Accordingly, what is desired to be secured by Letters Patent of the United States is the invention as defined and differentiated in the following claims:
1. An annular disk side plate comprising:
a centerline about which the annular disk side plate is circumscribed,
an annular plate hub,
an annular plate shaft extension extending axially forward from said plate hub,
a plate web extending radially outwardly from said plate hub,
a plate rim extending radially outwardly from said plate web,
at least one annular sealing ridge extending axially aftwardly from said plate rim,
an anti-rotation means for preventing rotation of said side plate, said anti-rotation means located on said plate shaft extension, and
cooling air holes disposed through said side plate.
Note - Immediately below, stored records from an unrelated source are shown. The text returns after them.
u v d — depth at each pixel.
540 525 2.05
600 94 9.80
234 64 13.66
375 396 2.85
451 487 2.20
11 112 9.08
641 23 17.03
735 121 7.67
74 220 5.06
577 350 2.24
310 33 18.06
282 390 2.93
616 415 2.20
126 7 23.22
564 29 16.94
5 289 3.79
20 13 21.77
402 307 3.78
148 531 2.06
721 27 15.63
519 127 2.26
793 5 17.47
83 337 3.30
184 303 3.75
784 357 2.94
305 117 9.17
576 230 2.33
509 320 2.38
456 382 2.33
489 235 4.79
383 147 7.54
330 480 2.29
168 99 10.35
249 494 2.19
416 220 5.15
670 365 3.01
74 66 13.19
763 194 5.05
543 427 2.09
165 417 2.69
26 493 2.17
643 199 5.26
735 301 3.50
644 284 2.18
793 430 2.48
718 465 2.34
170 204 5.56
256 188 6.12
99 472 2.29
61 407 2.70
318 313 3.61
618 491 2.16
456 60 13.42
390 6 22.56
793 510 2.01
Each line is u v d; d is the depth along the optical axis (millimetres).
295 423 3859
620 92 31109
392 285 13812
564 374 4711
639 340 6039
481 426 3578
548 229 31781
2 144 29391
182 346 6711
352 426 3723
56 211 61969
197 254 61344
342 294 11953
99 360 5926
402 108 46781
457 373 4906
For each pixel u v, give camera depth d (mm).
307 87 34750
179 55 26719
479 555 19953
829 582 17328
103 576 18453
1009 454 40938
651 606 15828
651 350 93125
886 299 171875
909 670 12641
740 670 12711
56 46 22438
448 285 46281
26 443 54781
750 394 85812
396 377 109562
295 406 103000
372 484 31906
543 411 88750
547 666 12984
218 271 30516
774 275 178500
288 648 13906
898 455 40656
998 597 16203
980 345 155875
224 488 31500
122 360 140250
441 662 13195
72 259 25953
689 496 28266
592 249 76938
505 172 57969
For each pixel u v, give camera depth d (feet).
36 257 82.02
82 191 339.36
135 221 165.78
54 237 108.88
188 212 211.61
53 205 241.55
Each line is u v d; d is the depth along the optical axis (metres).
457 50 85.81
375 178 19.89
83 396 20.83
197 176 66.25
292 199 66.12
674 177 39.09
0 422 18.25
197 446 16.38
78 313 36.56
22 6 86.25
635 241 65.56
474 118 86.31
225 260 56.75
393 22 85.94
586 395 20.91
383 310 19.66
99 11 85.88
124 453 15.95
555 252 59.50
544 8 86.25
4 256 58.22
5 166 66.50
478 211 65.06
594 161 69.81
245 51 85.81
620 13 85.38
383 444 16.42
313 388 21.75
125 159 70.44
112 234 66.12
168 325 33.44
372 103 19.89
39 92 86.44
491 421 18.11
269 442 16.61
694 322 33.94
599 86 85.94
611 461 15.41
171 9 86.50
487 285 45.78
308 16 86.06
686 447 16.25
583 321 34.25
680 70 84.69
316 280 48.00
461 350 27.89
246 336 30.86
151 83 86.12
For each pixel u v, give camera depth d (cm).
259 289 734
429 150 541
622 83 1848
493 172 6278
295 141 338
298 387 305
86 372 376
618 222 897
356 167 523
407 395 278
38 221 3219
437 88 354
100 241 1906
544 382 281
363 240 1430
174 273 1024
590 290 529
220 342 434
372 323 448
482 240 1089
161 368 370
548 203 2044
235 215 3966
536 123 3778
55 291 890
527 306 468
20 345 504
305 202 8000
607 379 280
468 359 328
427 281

2. An annular disk side plate as claimed in claim 1, wherein said holes extend axially through said plate web.
3. An annular disk side plate as claimed in claim 2, wherein said anti-rotation means includes a circumferential row of radially extending circumferentially spaced apart tabs.
4. An annular disk side plate as claimed in claim 2, further comprising:
a radially inner most inner cylindrical surface of said plate shaft extension,
an outer cylindrical surface of said plate shaft extension that is spaced radially outwardly of said inner cylindrical surface, and
said plate shaft extension having an axial attenuation length L that is at least equal to 1.25 times the square root of a product of an attenuation radius R measured from a midline about half way through a shaft wall thickness T of said plate shaft extension to said centerline and said shaft wall thickness T.
5. An annular disk side plate as claimed in claim 4 further comprising a recess extending axially aftwardly into said plate hub and having a radially outer rabbet joint corner.
6. An annular disk side plate as claimed in claim 5 further comprising a radially outwardly extending annular ridge located directly between said plate shaft extension and said recess.
7. An annular disk side plate as claimed in claim 6 further comprising two axially aftwardly extending annular sealing ridges.
8. An annular disk side plate as claimed in claim 1, wherein said plate rim is canted aftwardly from said plate web.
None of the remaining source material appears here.